- [Aim of the exercise]: The answer must be every line below that contains the string "wheel".

- [Data section]:
◆ ◆ ◆ ◆

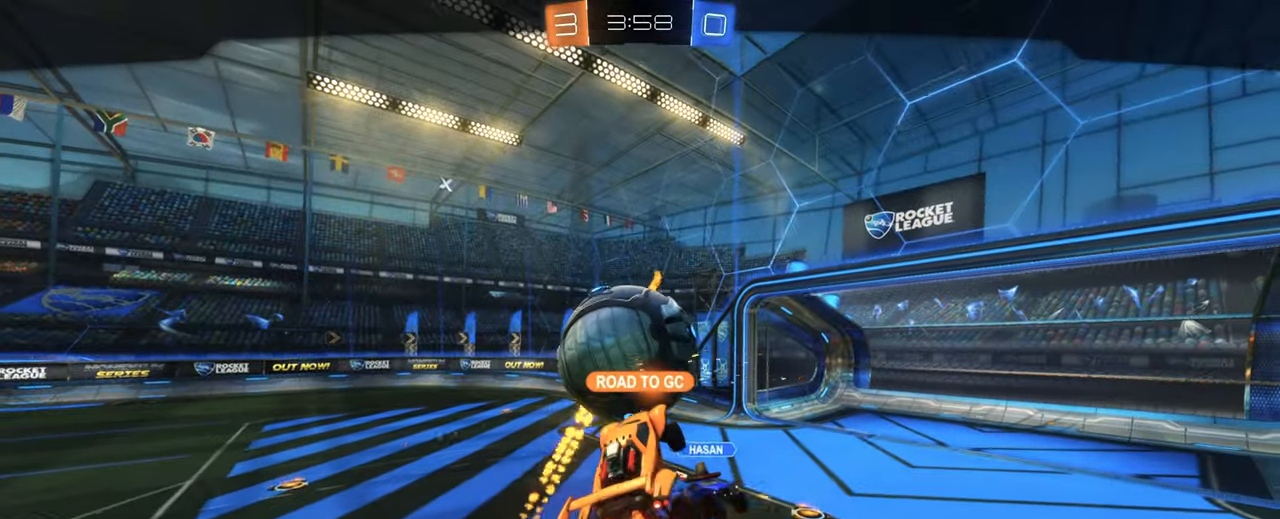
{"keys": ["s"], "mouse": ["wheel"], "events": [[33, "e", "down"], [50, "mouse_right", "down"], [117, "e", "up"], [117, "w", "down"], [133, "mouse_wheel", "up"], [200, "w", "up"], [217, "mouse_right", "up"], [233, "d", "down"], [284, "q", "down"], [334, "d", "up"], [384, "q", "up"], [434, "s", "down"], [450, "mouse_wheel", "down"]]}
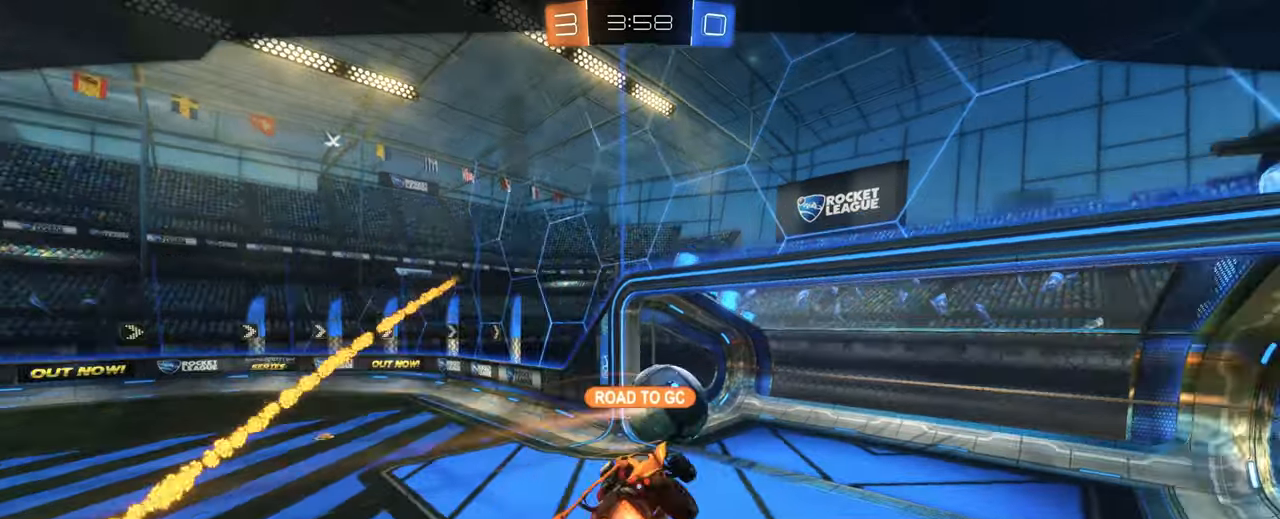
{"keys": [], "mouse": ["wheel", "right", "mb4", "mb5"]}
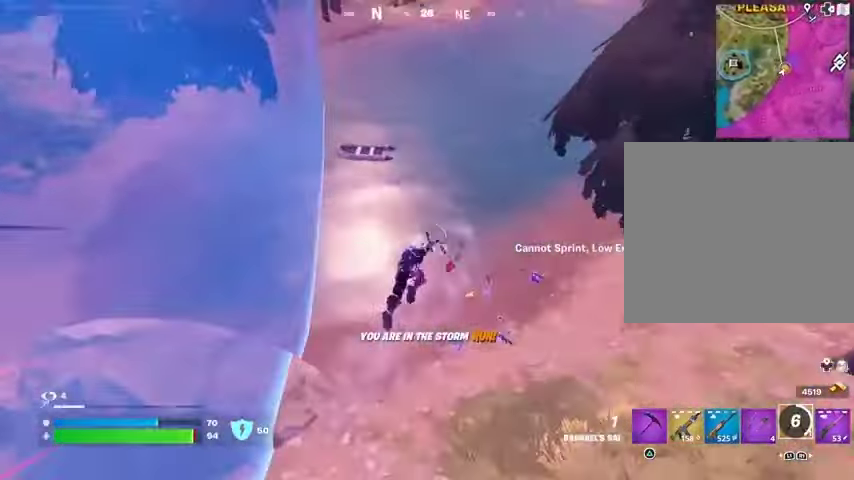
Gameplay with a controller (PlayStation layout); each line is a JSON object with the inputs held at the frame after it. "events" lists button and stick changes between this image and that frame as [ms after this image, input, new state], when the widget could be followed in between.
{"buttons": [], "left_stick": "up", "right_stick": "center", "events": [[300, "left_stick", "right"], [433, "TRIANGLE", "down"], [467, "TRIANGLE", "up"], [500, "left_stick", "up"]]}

◆ ◆ ◆ ◆

- [Reply to the task]:
{"keys": ["s"], "mouse": ["wheel"], "events": [[33, "e", "down"], [50, "mouse_right", "down"], [117, "e", "up"], [117, "w", "down"], [133, "mouse_wheel", "up"], [200, "w", "up"], [217, "mouse_right", "up"], [233, "d", "down"], [284, "q", "down"], [334, "d", "up"], [384, "q", "up"], [434, "s", "down"], [450, "mouse_wheel", "down"]]}
{"keys": [], "mouse": ["wheel", "right", "mb4", "mb5"]}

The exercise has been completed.